(Recorded data)
#####
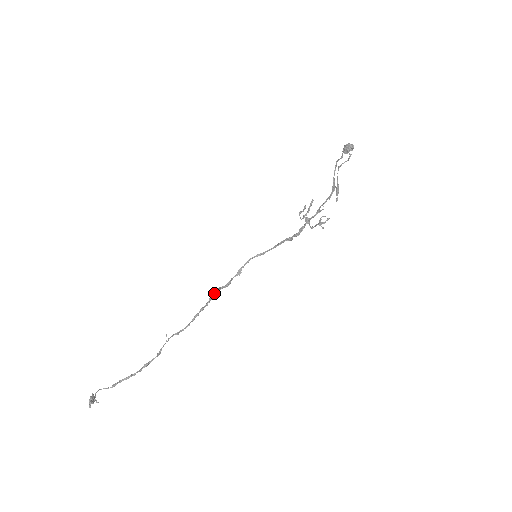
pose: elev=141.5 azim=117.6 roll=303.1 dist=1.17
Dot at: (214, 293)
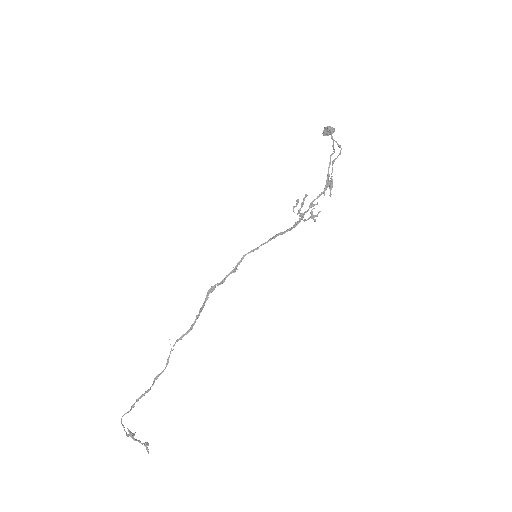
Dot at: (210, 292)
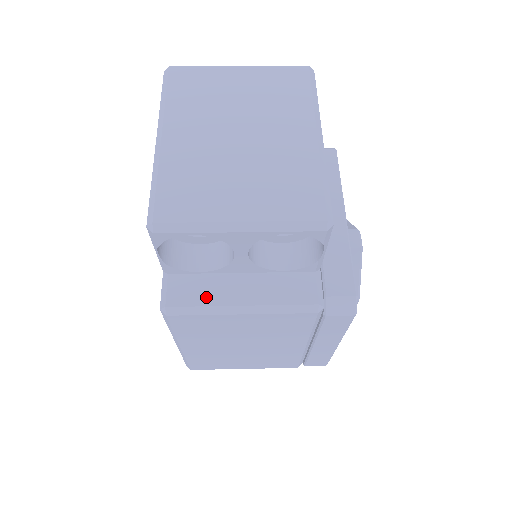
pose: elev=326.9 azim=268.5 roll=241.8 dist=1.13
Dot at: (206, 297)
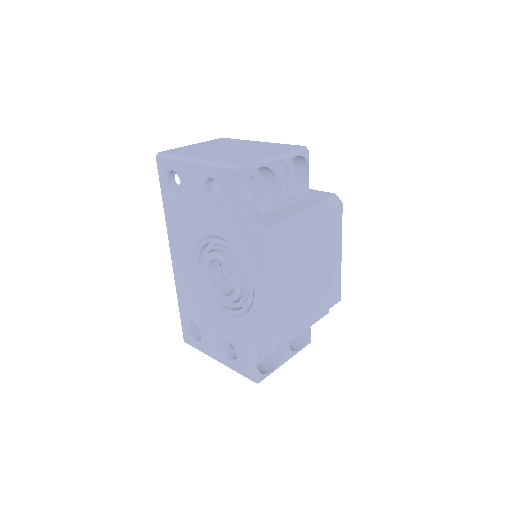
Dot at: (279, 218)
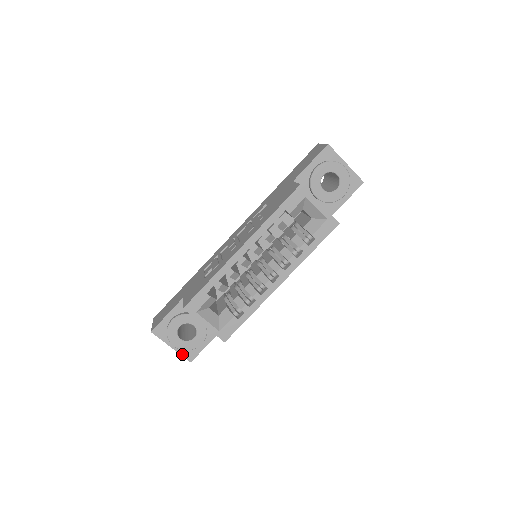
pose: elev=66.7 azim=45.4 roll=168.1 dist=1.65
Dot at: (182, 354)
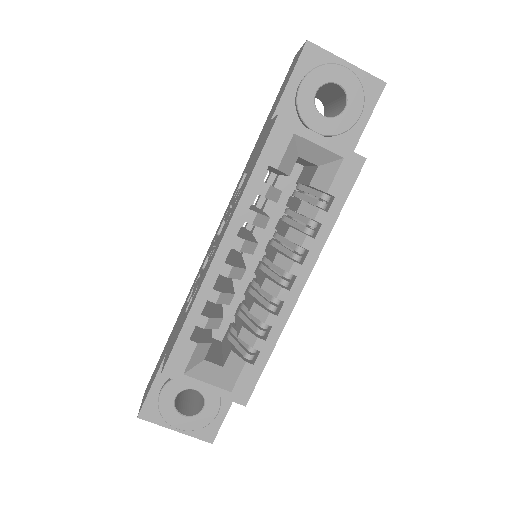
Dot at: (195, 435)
#####
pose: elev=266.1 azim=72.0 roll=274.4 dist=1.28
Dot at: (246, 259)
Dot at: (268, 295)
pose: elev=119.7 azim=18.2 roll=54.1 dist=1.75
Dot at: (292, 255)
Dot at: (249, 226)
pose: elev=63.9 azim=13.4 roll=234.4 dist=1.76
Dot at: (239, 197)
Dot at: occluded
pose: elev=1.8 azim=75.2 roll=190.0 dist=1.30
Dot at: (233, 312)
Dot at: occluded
#####
Copy out everything from the line containing "pose: elev=141.5 azim=117.6" down to the line containing "Dot at: (195, 435)", swapping "pose" for "camera" and leaving the pictures out.

=== Worked answer ===
camera: elev=141.5 azim=117.6 roll=303.1 dist=1.17
Dot at: (214, 293)
Dot at: (210, 292)
camera: elev=326.9 azim=268.5 roll=241.8 dist=1.13
Dot at: (206, 297)
Dot at: (279, 218)
camera: elev=66.7 azim=45.4 roll=168.1 dist=1.65
Dot at: (182, 354)
Dot at: (195, 435)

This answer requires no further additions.